And is Sklar not the bearded bassist from Phil Collins’ touring hey day? That geezer has not aged a day! He must have a ring of power…

My current prog fix that I can highly recommend, although it is way too short at three original songs, is Yes “From a Page” curated by Oliver Wakeman from session recordings before he was unfairly ousted to make way for Geoff Downes. Geof is a fine keyboard player in his own right and style, but no match for Wakeman Senior or his son IMO!

The three main songs (plus one that has already featured on Ravens and Lullabies) are astounding, and capture Yes as they should have been, not the pale shadow that they are now (I rate “Heaven and Earth” as the worst Yes album ever).

Oliver’s words:

Following Chris Squire’s passing, I felt that the new music we’d created, but not released, should be heard and not sit unfinished on a shelf. And with Steve, Alan and Benoit’s enthusiasm for the project, I am proud to know that this music will get to see the light of day and, hopefully, be enjoyed by Yes fans as a piece of previously hidden Yes history.”
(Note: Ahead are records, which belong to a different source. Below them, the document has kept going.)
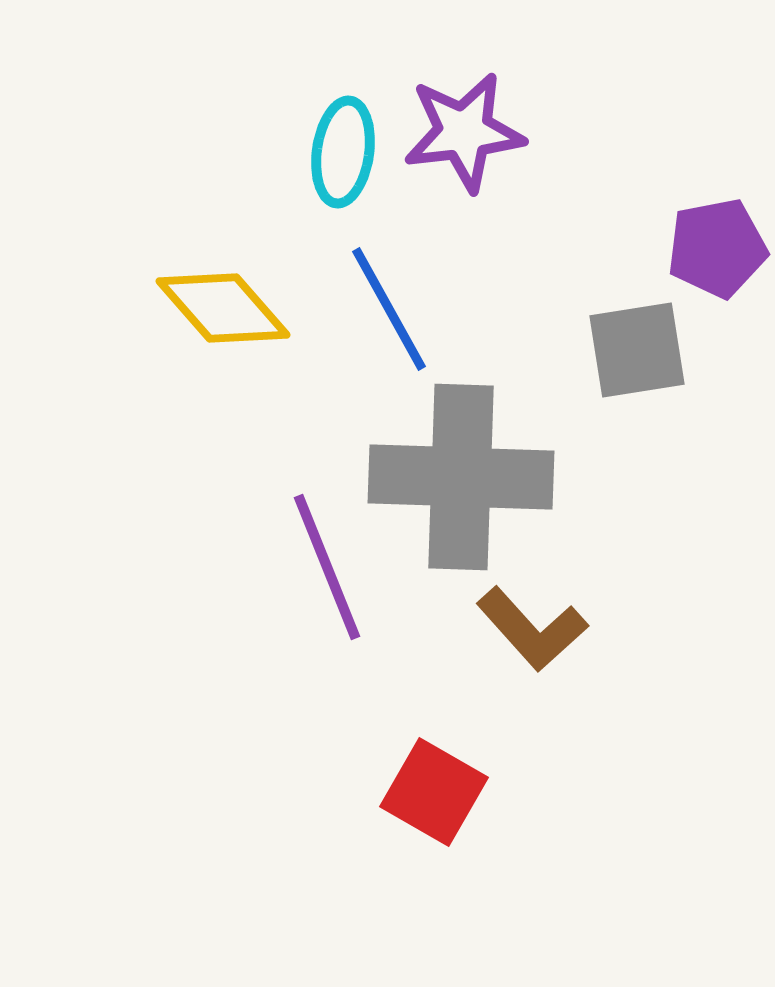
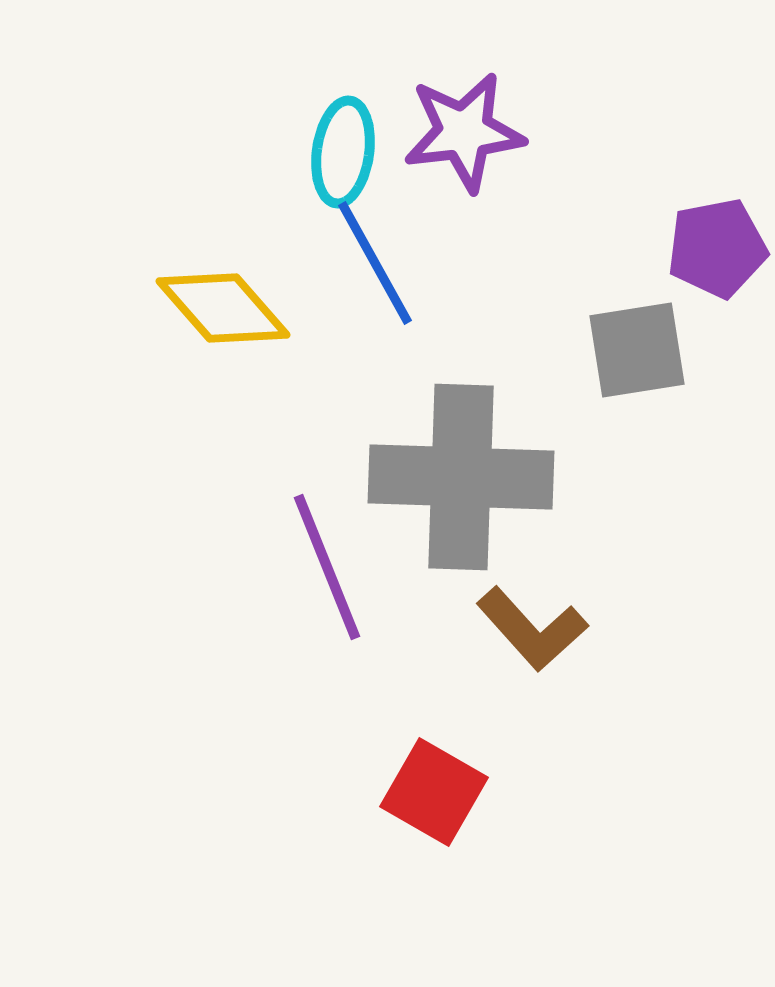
blue line: moved 14 px left, 46 px up
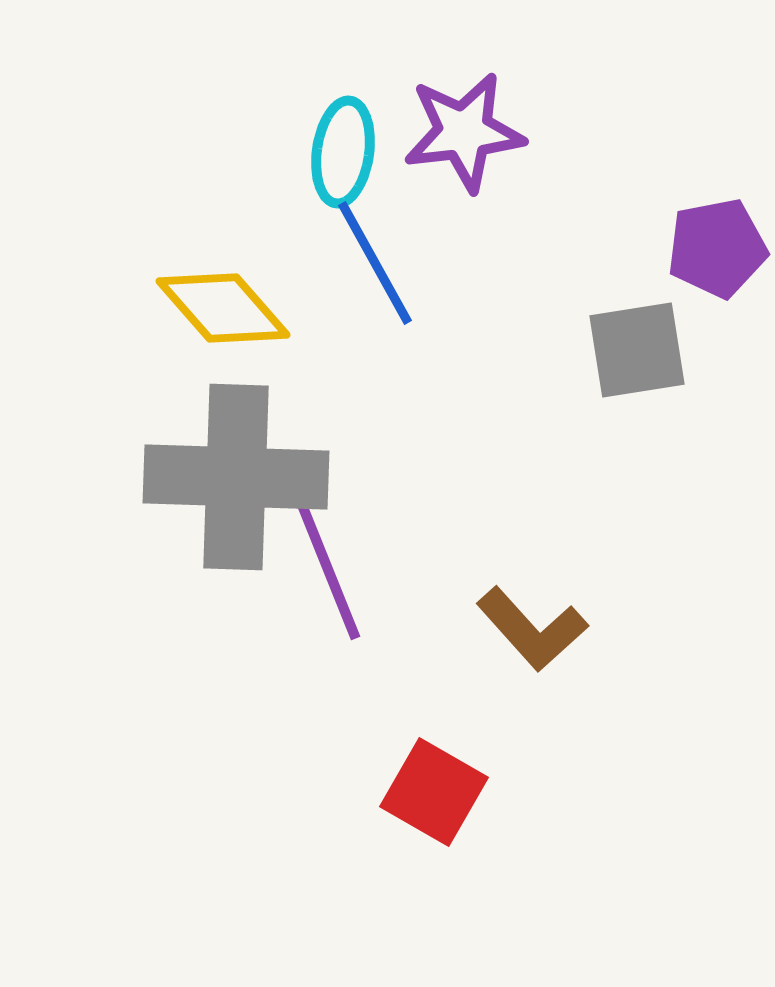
gray cross: moved 225 px left
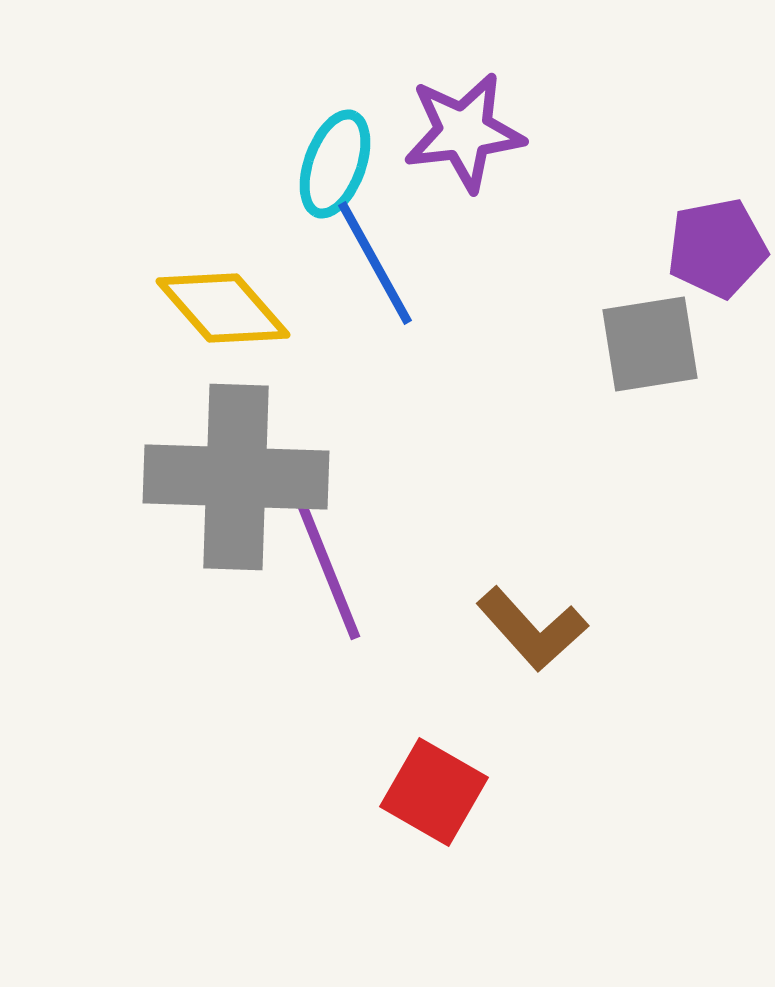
cyan ellipse: moved 8 px left, 12 px down; rotated 12 degrees clockwise
gray square: moved 13 px right, 6 px up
I am also hugely enjoying In Continuum’s “Acceleration Theory” albums as well. And Pendragon, who I have not been following since they went in a rockier direction (that other bands do far better IMO), have had an astounding return to form with their “Love Over Fear” album.

And in terms of Prog largesse I am currently listening to Yes’s “Gates of Delirium” live from “Yesshows” which trounces the studio version (which I was so disappointed to hear after the live version).